### DATA IN THIS EXERCISE

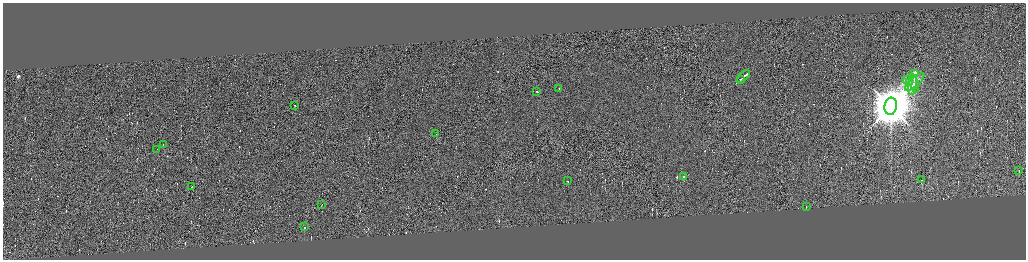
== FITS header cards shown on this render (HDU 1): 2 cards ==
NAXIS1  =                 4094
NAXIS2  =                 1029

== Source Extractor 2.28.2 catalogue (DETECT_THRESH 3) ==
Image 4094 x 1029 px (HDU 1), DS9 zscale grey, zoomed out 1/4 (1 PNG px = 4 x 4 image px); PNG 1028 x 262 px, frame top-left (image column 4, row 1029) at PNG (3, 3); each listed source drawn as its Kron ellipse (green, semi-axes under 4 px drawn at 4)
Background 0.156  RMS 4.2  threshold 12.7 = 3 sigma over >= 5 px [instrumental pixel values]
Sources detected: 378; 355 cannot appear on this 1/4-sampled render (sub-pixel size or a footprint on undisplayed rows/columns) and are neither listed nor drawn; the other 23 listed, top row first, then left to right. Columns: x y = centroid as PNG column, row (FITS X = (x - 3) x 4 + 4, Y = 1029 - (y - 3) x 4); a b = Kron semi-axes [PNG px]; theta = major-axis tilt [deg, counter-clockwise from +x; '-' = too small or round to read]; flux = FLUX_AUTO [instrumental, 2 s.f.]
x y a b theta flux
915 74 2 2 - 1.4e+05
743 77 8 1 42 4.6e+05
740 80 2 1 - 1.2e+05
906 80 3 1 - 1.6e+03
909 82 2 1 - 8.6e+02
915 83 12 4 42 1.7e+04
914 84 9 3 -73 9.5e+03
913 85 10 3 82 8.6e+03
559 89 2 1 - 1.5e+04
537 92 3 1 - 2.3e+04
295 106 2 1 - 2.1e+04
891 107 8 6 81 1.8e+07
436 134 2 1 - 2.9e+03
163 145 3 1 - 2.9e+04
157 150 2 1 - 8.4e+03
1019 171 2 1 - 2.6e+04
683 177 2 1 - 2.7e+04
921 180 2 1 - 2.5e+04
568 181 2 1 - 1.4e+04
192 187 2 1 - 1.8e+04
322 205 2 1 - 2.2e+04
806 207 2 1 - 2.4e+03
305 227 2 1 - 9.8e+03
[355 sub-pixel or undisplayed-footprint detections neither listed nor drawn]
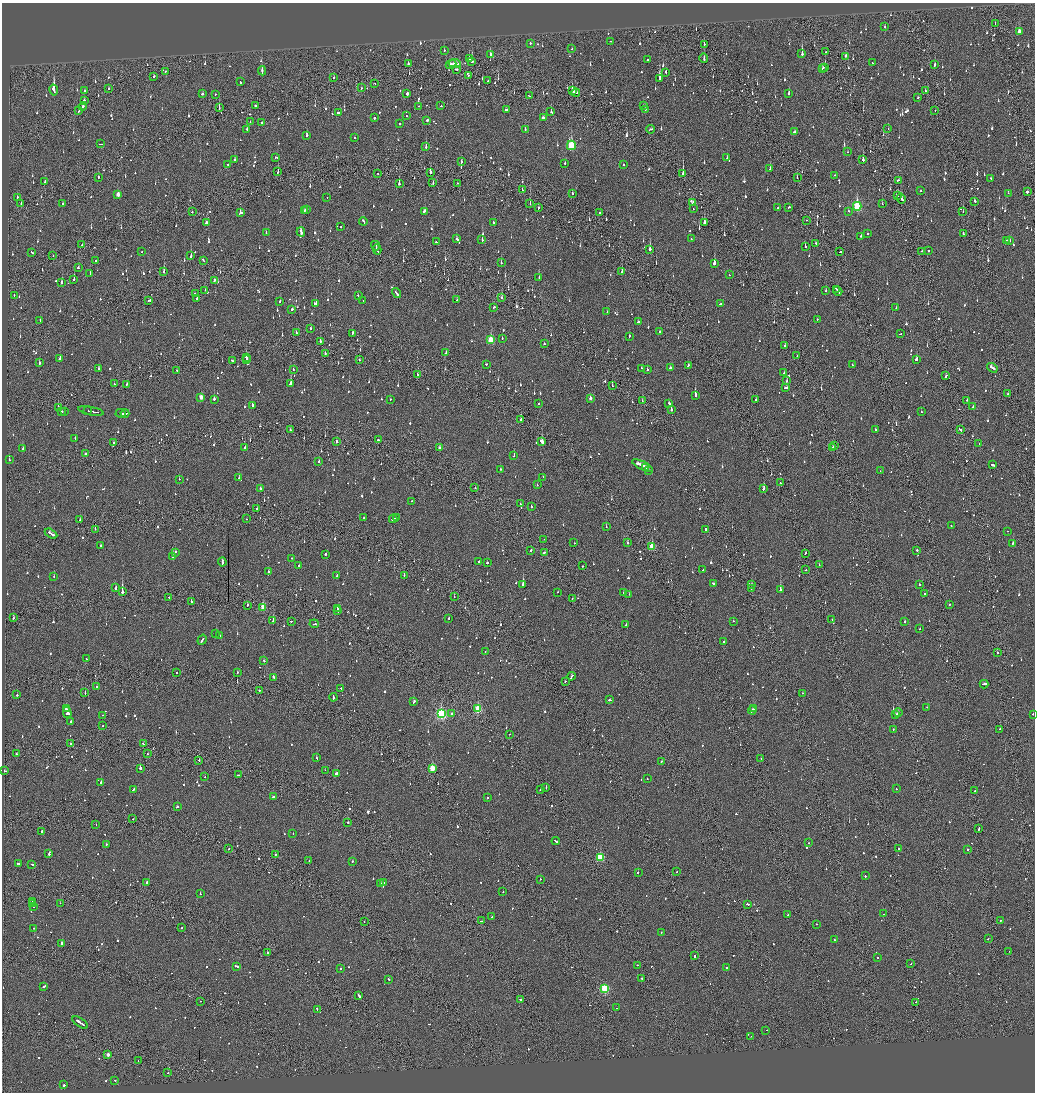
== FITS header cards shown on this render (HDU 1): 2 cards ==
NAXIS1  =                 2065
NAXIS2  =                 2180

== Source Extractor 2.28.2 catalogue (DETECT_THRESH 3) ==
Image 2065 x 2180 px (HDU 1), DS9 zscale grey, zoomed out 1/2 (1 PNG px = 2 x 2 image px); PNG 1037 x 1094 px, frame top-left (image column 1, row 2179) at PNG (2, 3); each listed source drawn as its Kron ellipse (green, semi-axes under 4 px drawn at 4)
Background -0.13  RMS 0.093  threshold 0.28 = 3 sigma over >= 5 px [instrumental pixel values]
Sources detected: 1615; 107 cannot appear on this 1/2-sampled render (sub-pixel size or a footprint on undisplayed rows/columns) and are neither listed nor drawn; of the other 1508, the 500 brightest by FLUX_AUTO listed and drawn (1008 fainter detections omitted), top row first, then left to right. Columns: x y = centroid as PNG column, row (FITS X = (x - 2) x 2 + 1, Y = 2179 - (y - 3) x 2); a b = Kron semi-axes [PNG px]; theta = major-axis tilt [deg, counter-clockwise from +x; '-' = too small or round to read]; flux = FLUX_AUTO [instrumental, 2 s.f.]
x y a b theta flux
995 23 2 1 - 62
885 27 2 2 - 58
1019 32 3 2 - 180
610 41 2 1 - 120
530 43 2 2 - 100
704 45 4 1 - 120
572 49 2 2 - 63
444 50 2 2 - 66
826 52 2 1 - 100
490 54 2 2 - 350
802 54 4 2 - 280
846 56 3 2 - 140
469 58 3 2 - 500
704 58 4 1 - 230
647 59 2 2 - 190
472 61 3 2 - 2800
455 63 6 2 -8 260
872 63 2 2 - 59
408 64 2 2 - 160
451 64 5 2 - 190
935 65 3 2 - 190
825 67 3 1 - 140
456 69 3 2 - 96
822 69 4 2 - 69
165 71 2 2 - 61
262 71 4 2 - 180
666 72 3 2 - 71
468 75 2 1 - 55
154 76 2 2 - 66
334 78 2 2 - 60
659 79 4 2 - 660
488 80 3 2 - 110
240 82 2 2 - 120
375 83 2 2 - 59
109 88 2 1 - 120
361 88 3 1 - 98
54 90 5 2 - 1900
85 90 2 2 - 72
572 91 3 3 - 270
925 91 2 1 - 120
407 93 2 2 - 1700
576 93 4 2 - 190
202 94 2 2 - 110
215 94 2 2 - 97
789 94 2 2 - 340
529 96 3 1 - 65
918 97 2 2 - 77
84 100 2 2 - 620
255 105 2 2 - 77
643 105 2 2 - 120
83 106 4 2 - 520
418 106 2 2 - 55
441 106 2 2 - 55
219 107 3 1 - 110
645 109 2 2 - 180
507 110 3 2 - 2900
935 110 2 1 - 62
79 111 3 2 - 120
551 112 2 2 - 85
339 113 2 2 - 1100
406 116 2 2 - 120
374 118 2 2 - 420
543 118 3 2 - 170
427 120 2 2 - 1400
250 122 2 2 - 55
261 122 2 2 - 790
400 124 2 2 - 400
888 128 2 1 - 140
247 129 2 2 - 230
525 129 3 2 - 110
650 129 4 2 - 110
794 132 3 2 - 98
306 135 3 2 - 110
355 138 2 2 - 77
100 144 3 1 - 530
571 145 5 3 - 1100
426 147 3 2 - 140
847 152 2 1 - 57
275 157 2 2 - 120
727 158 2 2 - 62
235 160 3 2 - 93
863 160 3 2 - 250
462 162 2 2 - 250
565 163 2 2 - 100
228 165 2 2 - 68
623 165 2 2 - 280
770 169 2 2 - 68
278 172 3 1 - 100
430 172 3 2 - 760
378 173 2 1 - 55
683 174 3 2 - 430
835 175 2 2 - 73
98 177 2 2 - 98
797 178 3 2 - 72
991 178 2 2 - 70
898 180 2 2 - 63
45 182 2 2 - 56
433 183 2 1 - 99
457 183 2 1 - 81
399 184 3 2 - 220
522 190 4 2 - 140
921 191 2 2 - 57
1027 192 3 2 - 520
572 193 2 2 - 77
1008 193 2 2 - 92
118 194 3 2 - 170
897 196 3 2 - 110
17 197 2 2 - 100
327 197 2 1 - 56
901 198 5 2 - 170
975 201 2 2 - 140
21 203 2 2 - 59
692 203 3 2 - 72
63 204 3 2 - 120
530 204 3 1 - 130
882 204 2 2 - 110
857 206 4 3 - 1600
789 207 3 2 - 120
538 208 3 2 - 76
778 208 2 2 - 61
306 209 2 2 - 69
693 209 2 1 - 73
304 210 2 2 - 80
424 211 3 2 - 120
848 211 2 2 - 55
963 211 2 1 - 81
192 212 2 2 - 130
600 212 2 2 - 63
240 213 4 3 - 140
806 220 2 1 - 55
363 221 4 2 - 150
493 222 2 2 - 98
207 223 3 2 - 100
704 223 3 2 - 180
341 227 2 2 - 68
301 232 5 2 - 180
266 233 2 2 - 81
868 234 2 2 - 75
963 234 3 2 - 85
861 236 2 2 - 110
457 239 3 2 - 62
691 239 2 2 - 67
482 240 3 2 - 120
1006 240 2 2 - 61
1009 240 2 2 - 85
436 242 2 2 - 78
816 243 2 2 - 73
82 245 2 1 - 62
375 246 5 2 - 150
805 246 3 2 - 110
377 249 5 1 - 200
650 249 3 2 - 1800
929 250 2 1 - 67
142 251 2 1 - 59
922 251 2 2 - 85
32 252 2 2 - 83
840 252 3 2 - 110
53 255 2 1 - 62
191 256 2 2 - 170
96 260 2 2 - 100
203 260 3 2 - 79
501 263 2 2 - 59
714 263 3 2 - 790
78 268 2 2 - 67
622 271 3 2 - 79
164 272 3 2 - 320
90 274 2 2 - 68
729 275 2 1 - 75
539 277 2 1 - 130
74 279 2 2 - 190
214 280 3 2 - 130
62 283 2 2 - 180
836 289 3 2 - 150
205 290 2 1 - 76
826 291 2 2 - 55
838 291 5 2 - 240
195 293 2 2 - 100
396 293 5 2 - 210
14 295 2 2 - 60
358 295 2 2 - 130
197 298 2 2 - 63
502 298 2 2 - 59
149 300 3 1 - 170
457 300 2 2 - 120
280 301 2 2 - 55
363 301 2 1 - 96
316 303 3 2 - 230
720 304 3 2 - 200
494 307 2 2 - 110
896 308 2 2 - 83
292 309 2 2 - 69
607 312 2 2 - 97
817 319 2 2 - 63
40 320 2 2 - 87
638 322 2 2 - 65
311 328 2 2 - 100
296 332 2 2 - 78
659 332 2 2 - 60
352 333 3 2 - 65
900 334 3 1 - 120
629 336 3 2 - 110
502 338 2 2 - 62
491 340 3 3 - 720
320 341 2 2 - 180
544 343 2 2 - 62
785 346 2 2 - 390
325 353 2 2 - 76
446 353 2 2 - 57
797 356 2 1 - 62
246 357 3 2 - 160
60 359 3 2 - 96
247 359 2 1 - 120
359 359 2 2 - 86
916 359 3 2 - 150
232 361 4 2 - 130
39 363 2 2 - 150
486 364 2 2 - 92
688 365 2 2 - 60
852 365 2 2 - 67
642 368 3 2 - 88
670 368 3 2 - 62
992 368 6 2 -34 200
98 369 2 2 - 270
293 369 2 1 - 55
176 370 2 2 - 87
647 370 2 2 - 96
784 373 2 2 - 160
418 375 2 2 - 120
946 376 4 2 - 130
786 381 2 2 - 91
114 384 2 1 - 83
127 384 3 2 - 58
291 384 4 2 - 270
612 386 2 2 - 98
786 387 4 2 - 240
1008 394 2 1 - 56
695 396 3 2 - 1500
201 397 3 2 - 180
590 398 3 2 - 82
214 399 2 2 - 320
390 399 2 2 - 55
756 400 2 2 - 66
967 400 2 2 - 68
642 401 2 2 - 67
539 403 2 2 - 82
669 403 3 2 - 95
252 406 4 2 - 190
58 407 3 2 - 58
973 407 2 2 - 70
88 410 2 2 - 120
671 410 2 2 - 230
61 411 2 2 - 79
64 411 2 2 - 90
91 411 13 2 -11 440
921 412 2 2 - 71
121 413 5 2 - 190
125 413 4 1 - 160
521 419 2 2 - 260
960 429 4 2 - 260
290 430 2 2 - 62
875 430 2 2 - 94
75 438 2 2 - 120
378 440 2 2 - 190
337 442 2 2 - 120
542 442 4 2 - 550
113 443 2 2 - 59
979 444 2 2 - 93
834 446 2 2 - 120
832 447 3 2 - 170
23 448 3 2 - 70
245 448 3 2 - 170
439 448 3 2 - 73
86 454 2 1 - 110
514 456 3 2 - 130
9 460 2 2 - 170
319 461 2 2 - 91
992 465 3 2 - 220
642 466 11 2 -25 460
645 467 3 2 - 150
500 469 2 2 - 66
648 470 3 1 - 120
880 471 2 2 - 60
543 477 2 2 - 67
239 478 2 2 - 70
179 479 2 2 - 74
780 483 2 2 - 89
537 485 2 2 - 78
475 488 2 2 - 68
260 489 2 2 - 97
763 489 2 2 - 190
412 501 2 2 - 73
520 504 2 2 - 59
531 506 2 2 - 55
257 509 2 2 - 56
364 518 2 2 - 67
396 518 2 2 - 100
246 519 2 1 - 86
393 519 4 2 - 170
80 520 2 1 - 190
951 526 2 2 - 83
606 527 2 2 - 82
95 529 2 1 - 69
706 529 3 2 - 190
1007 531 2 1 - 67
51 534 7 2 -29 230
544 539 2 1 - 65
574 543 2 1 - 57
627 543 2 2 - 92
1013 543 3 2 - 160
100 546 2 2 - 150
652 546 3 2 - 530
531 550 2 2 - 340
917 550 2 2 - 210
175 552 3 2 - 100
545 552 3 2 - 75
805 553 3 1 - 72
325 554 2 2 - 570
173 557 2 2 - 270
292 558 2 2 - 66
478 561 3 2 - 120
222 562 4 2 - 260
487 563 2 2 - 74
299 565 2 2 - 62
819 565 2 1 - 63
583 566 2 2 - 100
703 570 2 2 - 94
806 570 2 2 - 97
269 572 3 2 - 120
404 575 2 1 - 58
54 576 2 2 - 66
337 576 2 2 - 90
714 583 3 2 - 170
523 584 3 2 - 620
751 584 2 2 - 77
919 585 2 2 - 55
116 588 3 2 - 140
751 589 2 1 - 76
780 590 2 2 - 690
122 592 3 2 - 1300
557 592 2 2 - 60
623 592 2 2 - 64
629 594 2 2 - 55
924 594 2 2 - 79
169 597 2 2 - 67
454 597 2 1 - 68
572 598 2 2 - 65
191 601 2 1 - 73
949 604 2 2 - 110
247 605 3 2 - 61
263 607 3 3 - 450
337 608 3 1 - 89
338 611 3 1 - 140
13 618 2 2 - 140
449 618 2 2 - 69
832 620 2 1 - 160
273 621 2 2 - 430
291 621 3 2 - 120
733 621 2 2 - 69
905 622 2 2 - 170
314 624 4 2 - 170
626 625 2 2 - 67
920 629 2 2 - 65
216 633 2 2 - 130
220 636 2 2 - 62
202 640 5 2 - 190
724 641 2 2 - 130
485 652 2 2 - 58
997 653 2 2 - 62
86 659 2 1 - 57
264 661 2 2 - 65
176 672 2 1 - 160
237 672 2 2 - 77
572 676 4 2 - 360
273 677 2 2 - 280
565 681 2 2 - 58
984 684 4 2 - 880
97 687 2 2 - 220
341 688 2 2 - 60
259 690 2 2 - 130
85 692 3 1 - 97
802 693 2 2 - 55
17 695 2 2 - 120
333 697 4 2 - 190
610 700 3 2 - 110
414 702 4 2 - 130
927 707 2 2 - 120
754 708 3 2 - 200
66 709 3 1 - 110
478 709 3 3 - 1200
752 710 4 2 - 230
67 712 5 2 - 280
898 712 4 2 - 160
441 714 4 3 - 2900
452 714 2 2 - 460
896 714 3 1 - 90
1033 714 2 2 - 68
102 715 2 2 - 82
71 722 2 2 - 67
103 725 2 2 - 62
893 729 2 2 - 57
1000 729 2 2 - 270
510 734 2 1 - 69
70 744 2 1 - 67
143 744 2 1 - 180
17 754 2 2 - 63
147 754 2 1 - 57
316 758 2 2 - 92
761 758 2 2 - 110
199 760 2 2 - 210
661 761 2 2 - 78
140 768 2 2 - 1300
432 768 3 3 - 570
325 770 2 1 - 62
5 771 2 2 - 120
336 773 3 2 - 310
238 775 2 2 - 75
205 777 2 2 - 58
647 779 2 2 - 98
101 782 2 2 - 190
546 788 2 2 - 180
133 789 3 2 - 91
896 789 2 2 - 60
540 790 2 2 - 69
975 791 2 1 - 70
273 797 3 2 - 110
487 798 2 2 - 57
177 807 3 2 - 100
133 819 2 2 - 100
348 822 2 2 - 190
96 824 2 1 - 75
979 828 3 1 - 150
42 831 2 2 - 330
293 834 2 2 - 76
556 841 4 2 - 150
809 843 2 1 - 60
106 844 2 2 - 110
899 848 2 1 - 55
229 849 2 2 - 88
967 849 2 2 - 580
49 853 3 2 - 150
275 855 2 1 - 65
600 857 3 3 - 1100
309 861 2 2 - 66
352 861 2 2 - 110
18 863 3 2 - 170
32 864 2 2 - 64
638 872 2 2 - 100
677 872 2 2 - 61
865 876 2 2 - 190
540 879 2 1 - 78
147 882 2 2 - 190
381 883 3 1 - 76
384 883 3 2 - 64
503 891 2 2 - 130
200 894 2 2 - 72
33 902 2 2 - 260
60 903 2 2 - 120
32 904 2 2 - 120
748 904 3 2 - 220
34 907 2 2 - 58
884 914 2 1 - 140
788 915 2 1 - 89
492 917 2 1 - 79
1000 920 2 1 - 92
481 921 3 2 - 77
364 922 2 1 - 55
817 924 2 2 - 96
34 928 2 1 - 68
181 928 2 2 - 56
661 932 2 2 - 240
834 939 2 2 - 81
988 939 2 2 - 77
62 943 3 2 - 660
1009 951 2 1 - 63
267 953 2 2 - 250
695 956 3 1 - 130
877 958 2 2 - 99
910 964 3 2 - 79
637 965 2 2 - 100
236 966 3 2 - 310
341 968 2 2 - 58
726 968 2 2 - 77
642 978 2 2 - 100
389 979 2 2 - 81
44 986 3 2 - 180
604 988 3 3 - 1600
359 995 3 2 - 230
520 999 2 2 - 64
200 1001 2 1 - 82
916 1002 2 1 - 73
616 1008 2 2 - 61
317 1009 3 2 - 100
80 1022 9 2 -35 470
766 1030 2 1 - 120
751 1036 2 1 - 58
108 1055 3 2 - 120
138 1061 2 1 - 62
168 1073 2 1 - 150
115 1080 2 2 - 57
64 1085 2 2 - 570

######

» **WRITTEN PROBLEM**:
How many lines in the data above contain the string "zoomed", matching case exactly? Reply with the number only.

» **THE SOLUTION**:
2